What is the time complexity as a function of the path length?
What is the space complexity as a function of the path length?
How does the goal affect the search?

Breadth-first search

Breadth-first search treats the frontier as a queue.
It always selects one of the earliest elements added to the frontier.
If the list of paths on the frontier is \( [p_{1},p_{2},\ldots,p_{r}] \), then:
- \( p_{1} \) is selected (and removed).
- Its neighbors are added to the end of the queue, after \( p_{r} \).
- \( p_{2} \) is selected next.

Illustrative graph: breadth-first search

Complexity of breadth-first search

Does BFS guarantee to find the path with fewest arcs?
What happens on infinite graphs or on graphs with cycles if there is a solution?
What is the time complexity as a function of the path length?
What is the space complexity as a function of the path length?
How does the goal affect the search?

Uniform-cost search

Weighted graphs:
- Sometimes there are costs associated with arcs.
  The cost of a path is the sum of the costs of its arcs. \[ cost(n_{0},\dots,n_{k}) = \sum_{i=1}^{k}\left|(n_{i-1},n_{i})\right| \] An optimal solution is one with minimum cost.
Uniform-cost search (aka Lowest-cost-first search):
- Uniform-cost search selects a path on the frontier with the lowest cost.
- The frontier is a priority queue ordered by path cost.
- It finds a least-cost path to a goal node — i.e., uniform-cost search is optimal
- When arc costs are equal \(\Rightarrow\) breadth-first search.

Heuristic search (R&N 3.5–3.6)

> Written task 1
Duplicate the records from the line containing "2. **Scaling**" up to and including the final line of the records.
The text and the records come from unrelated sources.

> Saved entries
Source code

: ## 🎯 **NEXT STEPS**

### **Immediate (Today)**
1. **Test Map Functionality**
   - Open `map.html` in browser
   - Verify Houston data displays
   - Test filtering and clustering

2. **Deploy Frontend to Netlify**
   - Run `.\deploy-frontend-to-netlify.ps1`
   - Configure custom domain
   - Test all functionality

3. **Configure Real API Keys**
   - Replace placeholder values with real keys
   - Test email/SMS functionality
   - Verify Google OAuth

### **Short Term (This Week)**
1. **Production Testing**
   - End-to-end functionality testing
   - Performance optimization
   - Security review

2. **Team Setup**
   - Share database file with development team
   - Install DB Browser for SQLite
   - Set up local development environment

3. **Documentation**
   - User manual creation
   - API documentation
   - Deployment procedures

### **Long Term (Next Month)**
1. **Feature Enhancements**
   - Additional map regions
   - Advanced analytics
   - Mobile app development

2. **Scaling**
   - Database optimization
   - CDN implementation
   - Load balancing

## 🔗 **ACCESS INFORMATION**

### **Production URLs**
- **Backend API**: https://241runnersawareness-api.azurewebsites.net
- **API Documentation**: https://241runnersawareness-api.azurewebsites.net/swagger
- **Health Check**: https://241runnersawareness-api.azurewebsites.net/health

> Written task 2
Set down the search notes word for word, from "The cost of" up to and including "search (R&N 3.5–3.6)".

> Exercise solution 1
2. **Scaling**
   - Database optimization
   - CDN implementation
   - Load balancing

## 🔗 **ACCESS INFORMATION**

### **Production URLs**
- **Backend API**: https://241runnersawareness-api.azurewebsites.net
- **API Documentation**: https://241runnersawareness-api.azurewebsites.net/swagger
- **Health Check**: https://241runnersawareness-api.azurewebsites.net/health

> Exercise solution 2
The cost of a path is the sum of the costs of its arcs. \[ cost(n_{0},\dots,n_{k}) = \sum_{i=1}^{k}\left|(n_{i-1},n_{i})\right| \] An optimal solution is one with minimum cost.
Uniform-cost search (aka Lowest-cost-first search):
- Uniform-cost search selects a path on the frontier with the lowest cost.
- The frontier is a priority queue ordered by path cost.
- It finds a least-cost path to a goal node — i.e., uniform-cost search is optimal
- When arc costs are equal \(\Rightarrow\) breadth-first search.

Heuristic search (R&N 3.5–3.6)